The Audi e-Tron and Jaguar I-Pace will both be out this year in Europe and North America. But the real problem for Tesla will be in 2019, when Porsche rolls out the Mission E sports car and crossover. They are gorgeous, high-performance vehicles, aimed squarely at the Tesla Model S and X. Elon no longer has the market to himself, and is no longer the technology leader in the space. That’s what has changed in the TSLA story.

  1. c) Indeed the Model 3 is a good-looking compact sedan.  I have zero complaints about the way it looks, in terms of the exterior design.

Then again, essentially all new cars look more or less good.  I may like a few more than others -- Mazda, Range Rover, Volvo -- but the big picture is that almost every single new car in the market today is simply superb in most aspects, including quality.

Some people will like the Model 3 dashboard; others won’t.  It’s one of those things that will likely take an objective reviewer at least several weeks, possibly months, before a firm opinion can be rendered.

But here are some things that are objective:

  • Tesla lacks Android Auto and Apple CarPlay

For all the talk about Tesla’s technological prowess, it lags almost every single automaker in implementing Apple CarPlay and Android Auto.  Why is Tesla so hell-bent on going to war with Apple and Google? I don’t know. It would actually be very easy for Tesla to implement this. In fact, it would be pretty much the simplest thing they ever did.  It’s so simple that every other automaker (except one, Jaguar Land Rover) is doing it. Most are doing both systems in parallel; a small number of automakers are doing only Apple CarPlay. Some 60% of all new cars for sale right now have one or both of these systems, and in less than a year from now it will be 85%, on the way to 90% shortly thereafter.  Tesla may soon be the sole automaker to fight Apple and Google in terms of infotainment compatibility.

  • Tesla is unlikely able to upgrade any car to Level 4 or 5 autonomy

No Tesla sold to date has the kind of braking and steering system that every single supplier in the industry says are needed for Level 4 and 5.  They may not have good-enough sensors either (lacking LIDAR etc), and their Nvidia CPU may not yet be powerful or redundant enough.

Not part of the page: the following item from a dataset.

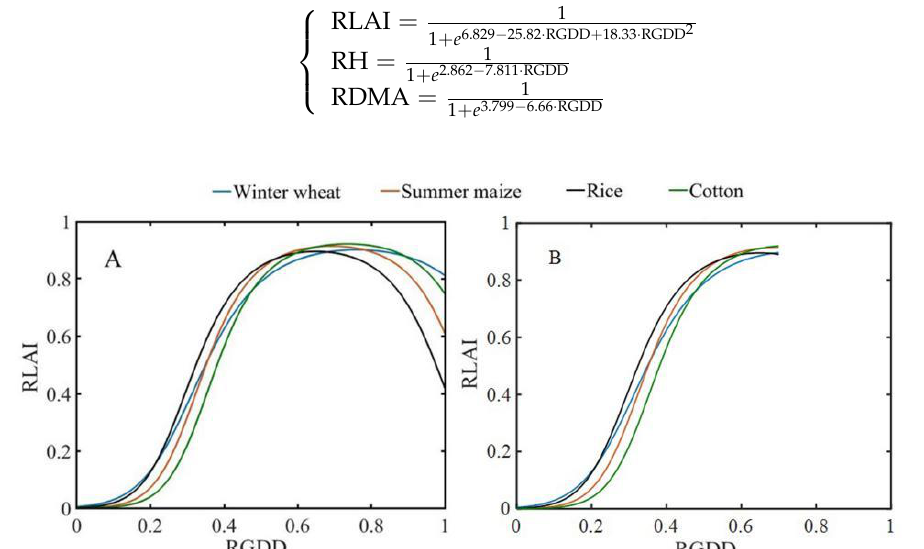
Figure 6. Modified fully relative logistic curves of the leaf area index (RLAI) for the crops for ( A ) increases and decreases and ( B ) increases. RGDD for winter wheat was calculated starting from the rising period.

Furthermore, there is no camera in the cabin that watches the driver’s attention level.  Yes, I know there is a camera in the Model 3, but as I understand it, it’s not capable of monitoring the driver’s eyes etc, in a good way to ensure his/her attention. Elon promised on the February 7 conference call that full self-driving would be rolled out to all Teslas within 3-6 months from that time.  Do promises mean anything? We will soon see another impressive self-driving demo by Tesla, but there is still a long way until a driver no longer has to keep attention, let alone take a nap in the back seat.

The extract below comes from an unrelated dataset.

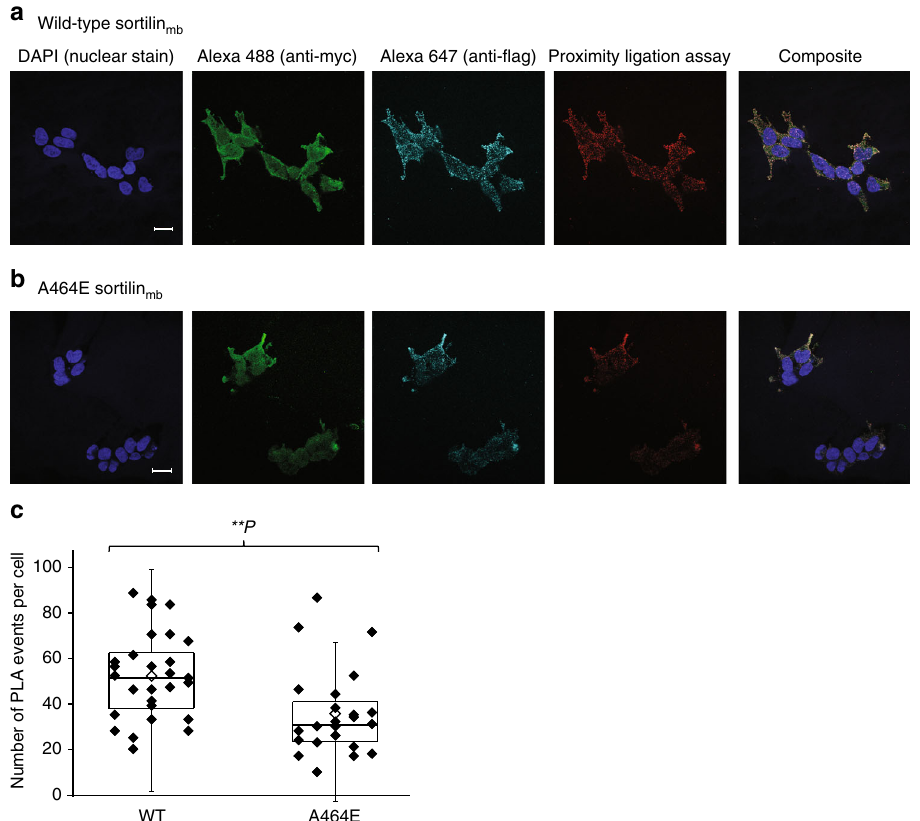
Fig. 7 Sortilin dimerizes on the cell surface. a Analysis of the interaction of wt sortilin mb-myc with sortilin mb- fl ag by Duolink PLA in adherent HEK cells that co- express wt sortilin mb-myc and sortilin mb- fl ag . Flag-tagged proteins were detected with mouse anti- fl ag antibodies (in cyan) and myc-tagged proteins with rabbit anti-myc antibodies (in green). Protein interactions were detected with Duolink PLA labeled in red. Each red spot is regarded as a single interaction. Images were collected by confocal microscopy. Scalebars, 20 μ m. b Similar to A but now with sortilin A464E. c Distribution of the number of PLA events per cell ( N > 22) expressing wt or mutant A464E sortilin mb-myc and sortilin mb- fl ag . The upper and lower quartiles of each sample are represented by the upper and lower sides of the boxes; the medians are represented by the black horizontal lines, and the means by hollow diamonds. The range of the whiskers indicate the statistical outliers with a coef fi cient 1.5. Mann – Whitney test was used, ∗∗ p <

  • Cadillac has the only hands-off “autopilot” (aka SuperCruise) system in the market

I spent a few days driving the Cadillac CT6 with SuperCruise, a month ago.  It’s the only car in the market today where you can keep your hands off the wheel for an extended period of time (possibly hours, but I didn’t try it on those freeways for quite that long in a single stretch).  I did it a couple of times for a half-hour stint each time. Among other things, the Cadillac is the only vehicle in the market today with a camera on the steering wheel column, that monitors the driver’s attention.  It’s a hands-off system -- not eyes-off. If you start to look at the hot chick in the car next to you, or start fiddling with your phone -- or start arguing with your wife next to you (possibly all 3…) -- the car will balk and require that you put your hands on the wheel pronto -- or it will pull over to the side and stop the car.

In any case, stay tuned for more self-driving car announcement from Waymo (Google) in the very near future, as well as for Jaguar’s U.S. launch of the i-Pace crossover-SUV all-electric car.

With 150 all-electric cars in the market by 2022, margins will range from zero to very negative.  It’s just a car, after all.